Another day, another reason why crypto becomes more of a normality in our society.

Morgan Stanley: Crypto Currency may be the answer to the next financial crisis

A Morgan Stanley team recently published a report on how central banks can utilize crypto currency to improve the banking sector! The report suggests that Central Banks can use cryptocurrencies to cut interests rates in the case of a future financial crisis!

A lot of naysayers believe that crypto has no societal value but as this report suggests, it can have huge implication for those creating monetary policy. They fiat system could allow Central Banks to create negative interest rates with more ease than current models. As Sheena Shah head of the reports says "Theoretically, a monetary system that is 100% digital may enable deeper negative rates." They continue to state that “Freely circulating paper notes and coins (cash) limits the ability of the central banks to force negative deposit rates. A digital version of cash could theoretically allow negative deposit rates to be charged on all money in circulation within any economy,”

As we saw in the most recent recession central banks were quick to slash interests rates to almost zero. Some countries even went into sub zero rates (as seen in the chart below)

As you can see in the aftermath of the financial crisis; Europe, Denmark, Japan, Sweden have interests rates dropping faster than (insert some crypto that sucks).
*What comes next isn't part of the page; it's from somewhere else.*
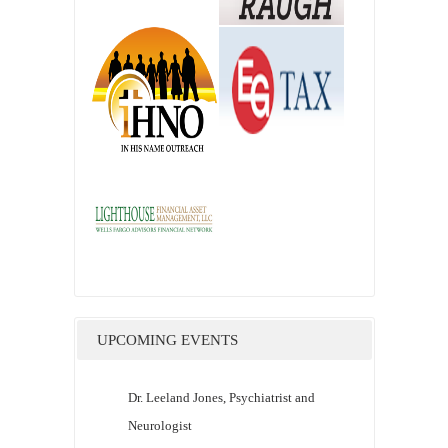
UPCOMING EVENTS
Dr. Leeland Jones, Psychiatrist and
Neurologist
The most unnerving thing is there is an idea that in the NEXT crisis rates may have to fall below -5% which has never been done before. It could lead our world into a territory not known to man. The adoption of concurrency can give central banks just the ammunition it needs to combat the next recession!

In their report they are making it clear that it may not address the needs of every country. "This appeals to certain central banks," The team clarifies.

Like anything new there is the unknown, which could lead to issues. Sheena Shah warns that "Central banks would then have to go direct to currency users to implement monetary policy, reducing leverage in the system significantly and cutting GDP growth." (In this readers opinion such an event would democratize monetary policy which has its pro’s)

This scrutiny isn’t new however. As more and more central banks begin issuing their own reports you will have those who warn that crypto currencies could harm a society. Such as Jens Weidmann, who heads Germany's Bundesbank warns bitcoin and the like can exasperate a financial crisis. On the other side of the coin you have Sweden who are contemplating issuing their own cryptocurrency, the eKrona.

My opinion is that these policy makers are slow to act and understand what is happening in the crypto world. As anyone who has their finger on the crypto pulse you know this world moves faster than anything you've seen before. We need to write to policy makers and more importantly VOTE policy makers who understand technology and not fumble with the concept of what it is were using (as seen in the congressional hearing with Mark Zuckerberg) Anyway you look at it these reports are a sure sign that the future is CRYPTO!